Zheng Yongsen, Qin Jinghui, Wei Pengxu, Chen Ziliang, Lin Liang
IEEE Trans Neural Netw Learn Syst. 2024 Dec;35(12):17123-17136. doi: 10.1109/TNNLS.2023.3299929. Epub 2024 Dec 2.
Popularity bias, as a long-standing problem in recommender systems (RSs), has been fully considered and explored for offline recommendation systems in most existing relevant researches, but very few studies have paid attention to eliminate such bias in online interactive recommendation scenarios. Bias amplification will become increasingly serious over time due to the existence of feedback loop between the user and the interactive system. However, existing methods have only investigated the causal relations among different factors statically without considering temporal dependencies inherent in the online interactive recommendation system, making them difficult to be adapted to online settings. To address these problems, we propose a novel counterfactual interactive policy learning (CIPL) method to eliminate popularity bias for online recommendation. It first scrutinizes the causal relations in the interactive recommender models and formulates a novel temporal causal graph (TCG) to guide the training and counterfactual inference of the causal interactive recommendation system. Concretely, TCG is used to estimate the causal relations of item popularity on prediction score when the user interacts with the system at each time during model training. Besides, it is also used to remove the negative effect of popularity bias in the test stage. To train the causal interactive recommendation system, we formulated our CIPL by the actor-critic framework with an online interactive environment simulator. We conduct extensive experiments on three public benchmarks and the experimental results demonstrate that our proposed method can achieve the new state-of-the-art performance.

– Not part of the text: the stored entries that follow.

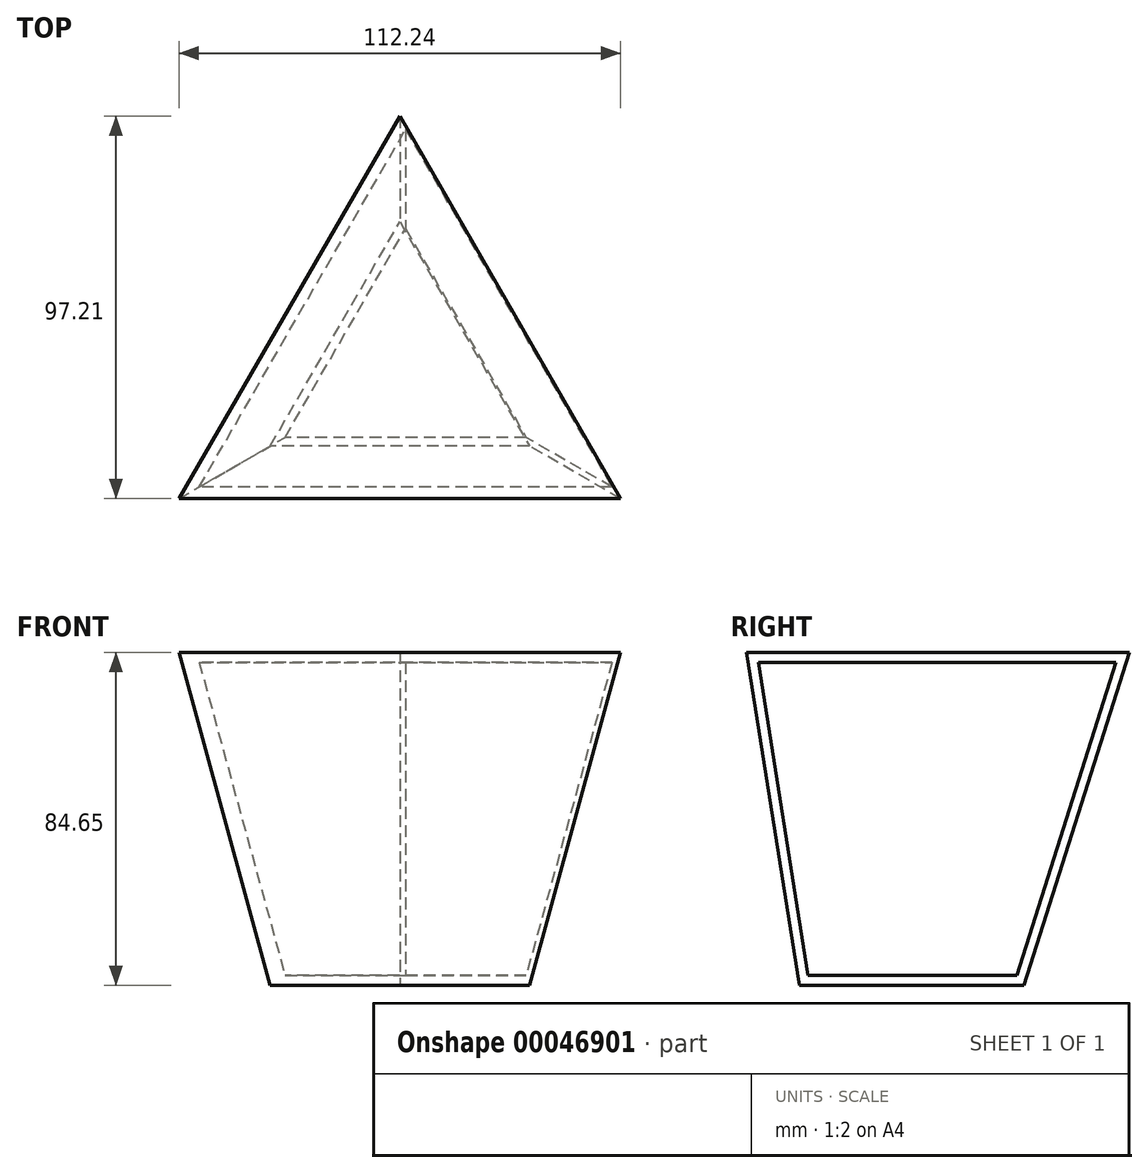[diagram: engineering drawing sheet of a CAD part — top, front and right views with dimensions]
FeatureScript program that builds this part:
annotation { "Feature Type Name" : "Feature", "Feature Type Description" : "" }
export const myFeature = defineFeature(function(context is Context, id is Id, definition is map)
    precondition{}
    {
        {
            var Q0;
            Q0=qCreatedBy(makeId("Top.planeOp"),FACE);
            var sketch = newSketch(context, id + "F0", { "sketchPlane" : qUnion([Q0])});
            skCircle(sketch, "E0.cCircle", {"center": v(0, 0) * mm, "radius": 38 * mm, "construction": true});
            skLineSegment(sketch, "E0.0", {"start": v(0, 38) * mm, "end": v(32.9, -19) * mm});
            skLineSegment(sketch, "E0.1", {"start": v(32.9, -19) * mm, "end": v(-32.9, -19) * mm});
            skLineSegment(sketch, "E0.2", {"start": v(-32.9, -19) * mm, "end": v(0, 38) * mm});
            skCircle(sketch, "E1.cCircle", {"center": v(0, 0) * mm, "radius": 64.7 * mm, "construction": true});
            skLineSegment(sketch, "E1.0", {"start": v(0, 64.7) * mm, "end": v(56.03, -32.35) * mm});
            skLineSegment(sketch, "E1.1", {"start": v(56.03, -32.35) * mm, "end": v(-56.03, -32.35) * mm});
            skLineSegment(sketch, "E1.2", {"start": v(-56.03, -32.35) * mm, "end": v(0, 64.7) * mm});
            skSolve(sketch);
        }
        {
            var Q0;
            Q0=makeQuery(id+"F0.imprint","IMPRINT",FACE,{"disambiguationData":[TD([[makeQuery(id+"F0.imprint","IMPRINT",EDGE,{"derivedFrom":sQuery(id+"F0.wireOp",EDGE,"E0.0")}),-1.0]])]});
            extrude(context, id + "F1", {"entities" : qUnion([Q0]), "depth" : 84.65 * mm, "hasDraft" : true, "draftAngle" : 9 * degree});
        }
        {
            var Q0;
            Q0=makeQuery(id+"F1.opExtrude","SWEPT_FACE",FACE,{"disambiguationData":[OSD([sQuery(id+"F0.wireOp",EDGE,"E0.0")])]});
            shell(context, id + "F2", {"entities" : qUnion([Q0]), "thickness" : 2.54 * mm});
        }
    });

流行度偏差作为推荐系统(RS)中一个长期存在的问题,在大多数现有相关研究中已针对离线推荐系统进行了充分考虑和探索,但很少有研究关注在在线交互推荐场景中消除这种偏差。由于用户与交互系统之间存在反馈回路,随着时间的推移,偏差放大将变得越来越严重。然而,现有方法仅静态地研究了不同因素之间的因果关系,而没有考虑在线交互推荐系统中固有的时间依赖性,这使得它们难以适用于在线环境。为了解决这些问题,我们提出了一种新颖的反事实交互策略学习(CIPL)方法来消除在线推荐中的流行度偏差。它首先仔细研究交互推荐模型中的因果关系,并构建一个新颖的时间因果图(TCG)来指导因果交互推荐系统的训练和反事实推理。具体而言,在模型训练期间,当用户每次与系统交互时,TCG用于估计项目流行度对预测分数的因果关系。此外,它还用于在测试阶段消除流行度偏差的负面影响。为了训练因果交互推荐系统,我们通过带有在线交互环境模拟器的演员-评论家框架来制定我们 的CIPL。我们在三个公共基准上进行了广泛的实验,实验结果表明我们提出的方法可以实现新的最优性能。